The report cited previous research on digital violence in the general population, which had found that one in five people in Turkey was a victim of it, concluding that the likelihood of being targeted significantly increases when it comes to the LGBT community.
While the perpetrators are generally anonymous users on the internet, in cases where their identity is known, they are usually people from the victims’ social environment such as friends, family members and partners, or public figures such as politicians, journalists and academics.
Social media platforms X, formerly known as Twitter, and Instagram are the most important venues of digital violence.
According to the report, abuses on the internet cause significant harm to the mental health of LGBT individuals, who often resort to self-censorship out of their lack of confidence in remedial mechanisms.
Although homosexuality has been legal throughout modern Turkey’s history, gay people regularly face harassment and abuse.
In recent years LGBT events have been prohibited, including Istanbul Pride, which was banned in 2014 after taking place every year since 2003.
Authorities suspended the scholarships of students who attended an LGBT parade two years ago.
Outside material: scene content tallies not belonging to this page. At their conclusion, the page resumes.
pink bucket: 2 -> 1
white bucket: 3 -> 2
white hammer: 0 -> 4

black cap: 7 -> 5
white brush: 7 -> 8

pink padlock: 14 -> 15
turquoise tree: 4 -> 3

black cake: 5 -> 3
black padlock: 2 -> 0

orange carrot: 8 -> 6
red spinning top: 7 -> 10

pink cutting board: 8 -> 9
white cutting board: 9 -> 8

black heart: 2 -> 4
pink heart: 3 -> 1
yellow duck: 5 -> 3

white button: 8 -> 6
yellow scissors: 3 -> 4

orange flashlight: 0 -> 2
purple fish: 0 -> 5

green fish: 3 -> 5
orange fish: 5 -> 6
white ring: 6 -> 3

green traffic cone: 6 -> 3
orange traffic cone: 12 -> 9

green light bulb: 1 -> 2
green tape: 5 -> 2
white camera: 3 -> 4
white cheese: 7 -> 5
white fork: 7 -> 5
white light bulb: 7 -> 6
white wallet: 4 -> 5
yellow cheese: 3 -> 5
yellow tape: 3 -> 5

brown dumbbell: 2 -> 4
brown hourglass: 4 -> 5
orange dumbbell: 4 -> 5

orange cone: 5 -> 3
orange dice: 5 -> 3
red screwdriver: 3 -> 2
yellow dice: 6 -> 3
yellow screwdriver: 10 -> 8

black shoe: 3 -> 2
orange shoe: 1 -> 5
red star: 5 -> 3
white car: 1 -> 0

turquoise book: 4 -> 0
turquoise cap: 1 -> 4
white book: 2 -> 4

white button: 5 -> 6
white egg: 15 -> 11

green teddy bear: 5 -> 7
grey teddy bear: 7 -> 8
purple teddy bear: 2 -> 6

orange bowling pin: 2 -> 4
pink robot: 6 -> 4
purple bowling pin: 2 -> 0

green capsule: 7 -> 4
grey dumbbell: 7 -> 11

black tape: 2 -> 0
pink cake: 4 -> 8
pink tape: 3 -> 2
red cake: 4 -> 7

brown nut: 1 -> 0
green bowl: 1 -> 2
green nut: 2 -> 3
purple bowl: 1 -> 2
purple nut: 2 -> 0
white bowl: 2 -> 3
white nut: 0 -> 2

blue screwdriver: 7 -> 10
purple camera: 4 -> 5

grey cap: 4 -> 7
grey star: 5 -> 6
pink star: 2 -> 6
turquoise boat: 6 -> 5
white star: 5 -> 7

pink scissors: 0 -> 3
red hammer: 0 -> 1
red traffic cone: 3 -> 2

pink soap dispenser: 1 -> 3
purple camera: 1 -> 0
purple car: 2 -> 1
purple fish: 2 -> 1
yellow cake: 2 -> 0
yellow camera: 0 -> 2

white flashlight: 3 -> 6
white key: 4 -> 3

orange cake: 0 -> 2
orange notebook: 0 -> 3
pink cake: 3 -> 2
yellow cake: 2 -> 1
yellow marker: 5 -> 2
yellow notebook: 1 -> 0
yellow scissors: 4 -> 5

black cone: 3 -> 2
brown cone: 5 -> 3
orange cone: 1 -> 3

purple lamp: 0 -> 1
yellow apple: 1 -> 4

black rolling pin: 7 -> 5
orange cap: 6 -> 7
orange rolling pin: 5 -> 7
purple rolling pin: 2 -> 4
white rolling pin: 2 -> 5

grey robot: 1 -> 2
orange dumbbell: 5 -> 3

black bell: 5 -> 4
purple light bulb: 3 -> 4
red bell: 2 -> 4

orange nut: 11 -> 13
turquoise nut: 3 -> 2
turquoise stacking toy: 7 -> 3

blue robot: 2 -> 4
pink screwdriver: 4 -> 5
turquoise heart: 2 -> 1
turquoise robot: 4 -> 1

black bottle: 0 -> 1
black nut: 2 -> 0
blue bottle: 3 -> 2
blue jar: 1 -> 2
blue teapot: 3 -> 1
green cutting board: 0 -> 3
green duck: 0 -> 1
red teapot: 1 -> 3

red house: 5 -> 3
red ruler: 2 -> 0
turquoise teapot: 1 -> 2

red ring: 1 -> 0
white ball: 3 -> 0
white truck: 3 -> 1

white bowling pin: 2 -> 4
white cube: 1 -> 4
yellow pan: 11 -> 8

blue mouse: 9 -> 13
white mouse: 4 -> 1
Turkey was ranked 48th among 49 countries as regards the human rights of LGBT people, according to the 2022 Rainbow Europe Map published by the International Lesbian, Gay, Bisexual, Trans and Intersex Association (ILGA)-Europe in May.
In a controversial sermon in April 2020 Ali Erbaş, the head of Turkey’s top religious authority, the Diyanet, which runs mosques and appoints imams, claimed that homosexuality caused HIV and that all the evil and pandemics in the world are caused by homosexuality.
President Recep Tayyip Erdoğan stood behind Erbaş’s remarks targeting the LGBT community at the time. Government officials also engaged in hateful rhetoric against the community in the run-up to this year’s presidential and parliamentary elections.